Have you ever met Jeffrey Steele?
Victor: Yes! Bob Kingsley is a good friend of mine, and back in 2000, he invited myself,
Keith Urban, and Jeffrey Steele to dinner after the ACMs. Now, this is right around the time Keith was started to hit the
"big time." Jeffrey and I hit it off and we became good friends. He’s awesome!
Estella: If you could work with
anyone in the music industry, who would you choose?
Victor: I'd have to say George Strait. I've gotten to work with Merle
and Billy [Yates], who I think is one of the greatest country singers and songwriters out there. I've done a show with Brad
Paisley, but if there was ever an opportunity to do a song with him, I'd take it!
Estella: You've mentioned some great
songwriters like Billy and Brad. When did you get into songwriting yourself?
Victor: The first song I ever wrote was in
junior high and it was called "Let's Go." I don't remember how it goes or anything, but that's when I started. More recently,
I've gotten to write with people like Billy and Jeffrey. Course, I haven't had a hit like they've had, but getting to write
with them, there's an opportunity there. Writing is something that not everyone can do and do well. So, I'm striving to get
to that point, where, when people hear one of my songs, they'll say, "Now, that's a great song!" I think it was Lee Roy Parnell
who told me, "You'll write a thousand bad songs. It only takes that one [to make a hit]…but you've got to find it!"
What is your favorite part of what you do?
Victor: Meeting people and seeing how excited they are to see me; that's the
biggest part of it. Then, when you're doing a show and you see people singing your songs, that’s awesome!! There's nothing
better than that!
Estella: When people come to your live shows, what can they expect?
Victor: To get fired up! We
do ballads in our show, but our strongest points of our shows is getting out there and having fun on stage! I move all over
the place, so you've got to keep your eyes moving with me! I don't like to stand in front of a microphone and just sing. I
like to grab the mic – most of the time without my guitar – and work the stage; I think most people enjoy it.
How do you balance what you do in the music business with your family life?
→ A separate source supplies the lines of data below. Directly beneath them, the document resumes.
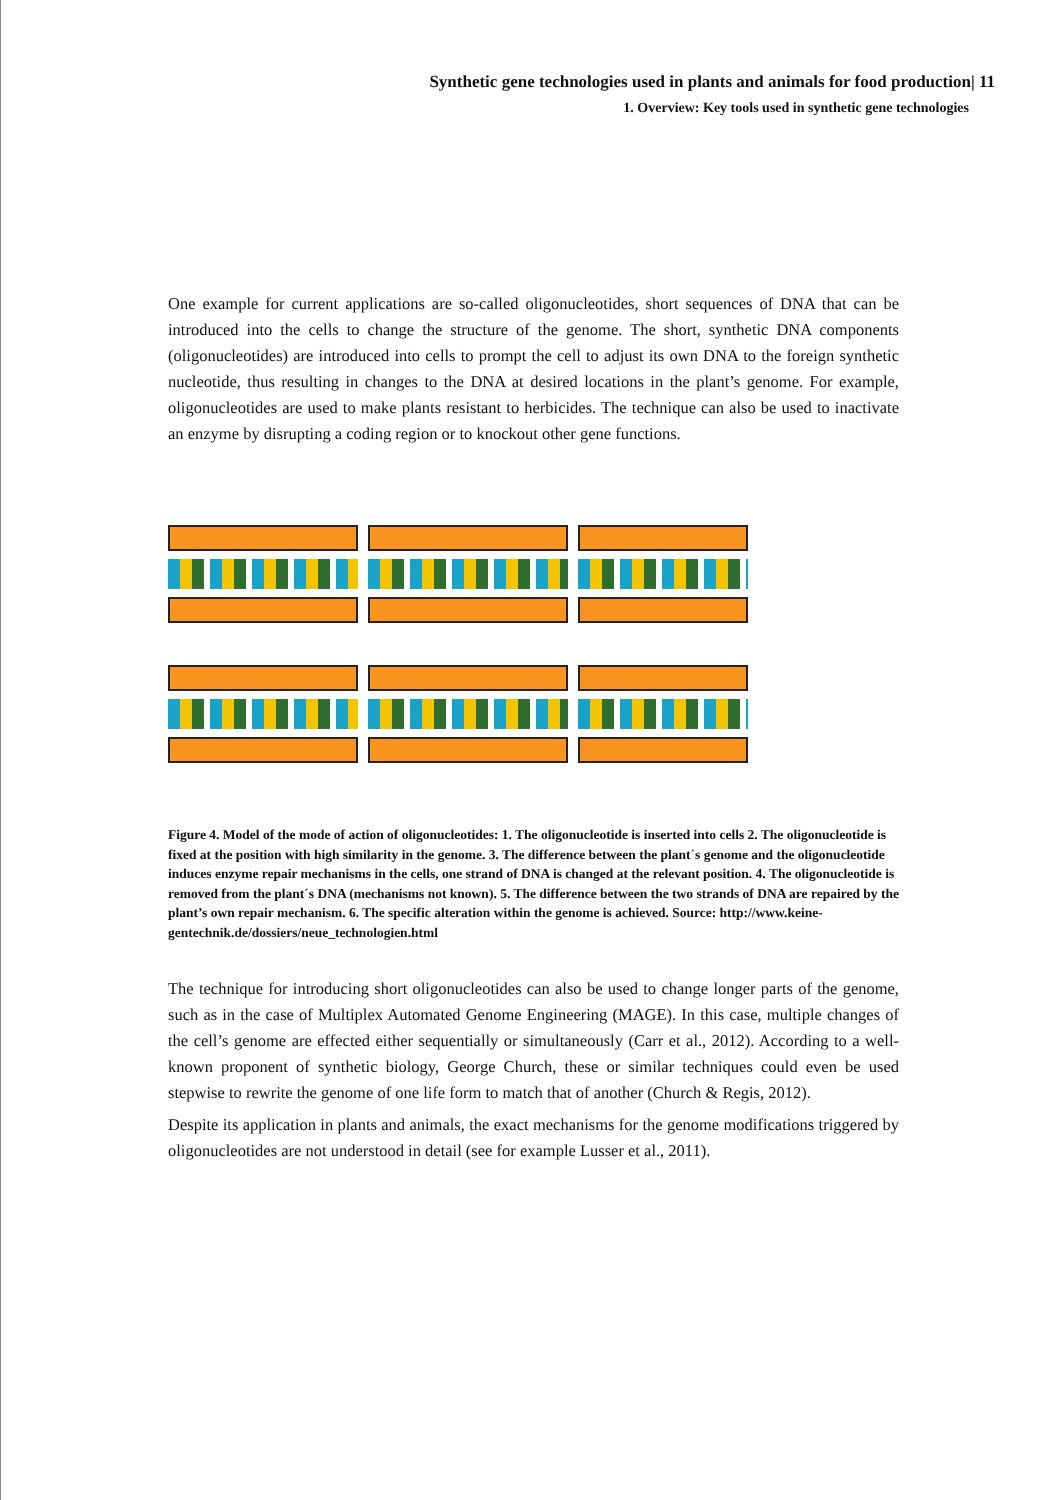Synthetic gene technologies used in plants and animals for food production| 11
1. Overview: Key tools used in synthetic gene technologies
One example for current applications are so-called oligonucleotides, short sequences of DNA that can be introduced into the cells to change the structure of the genome. The short, synthetic DNA components (oligonucleotides) are introduced into cells to prompt the cell to adjust its own DNA to the foreign synthetic nucleotide, thus resulting in changes to the DNA at desired locations in the plant’s genome. For example, oligonucleotides are used to make plants resistant to herbicides. The technique can also be used to inactivate an enzyme by disrupting a coding region or to knockout other gene functions.
Figure 4. Model of the mode of action of oligonucleotides: 1. The oligonucleotide is inserted into cells 2. The oligonucleotide is fixed at the position with high similarity in the genome. 3. The difference between the plant´s genome and the oligonucleotide induces enzyme repair mechanisms in the cells, one strand of DNA is changed at the relevant position. 4. The oligonucleotide is removed from the plant´s DNA (mechanisms not known). 5. The difference between the two strands of DNA are repaired by the plant’s own repair mechanism. 6. The specific alteration within the genome is achieved. Source: http://www.keine-gentechnik.de/dossiers/neue_technologien.html
The technique for introducing short oligonucleotides can also be used to change longer parts of the genome, such as in the case of Multiplex Automated Genome Engineering (MAGE). In this case, multiple changes of the cell’s genome are effected either sequentially or simultaneously (Carr et al., 2012). According to a well-known proponent of synthetic biology, George Church, these or similar techniques could even be used stepwise to rewrite the genome of one life form to match that of another (Church & Regis, 2012).
Despite its application in plants and animals, the exact mechanisms for the genome modifications triggered by oligonucleotides are not understood in detail (see for example Lusser et al., 2011).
Victor: I have my wife and three kids. It's
tough, and I don't know that I have an answer. But, I've been married for twelve years. I think the main thing is having an
understanding wife, because if you don't, it's not going to last. My wife said that she’ll never pull me back from what
I want to do. Because really, when you get into the business, family kind of suffers, and she's been the rock for everyone.
I mean, without a support system, you can't really focus on your music if your personal life is falling apart.
What is something interesting about you that your fans may or may not know about you?
Victor: Well, they probably don't
know that for two years, I used to pick up Buck Owens' trash at his house! I was a trashman and Buck's was one of the houses
on our route. So, for two years, I used to see him at 6 AM and he'd come out and waved to us. Then, a couple years later,
he invited me – not because I was his trash guy, but because I was singing!! – to his Buck Owens Birthday Bash!
That night, I told the story about picking up Buck's trash and people got a big kick out of that!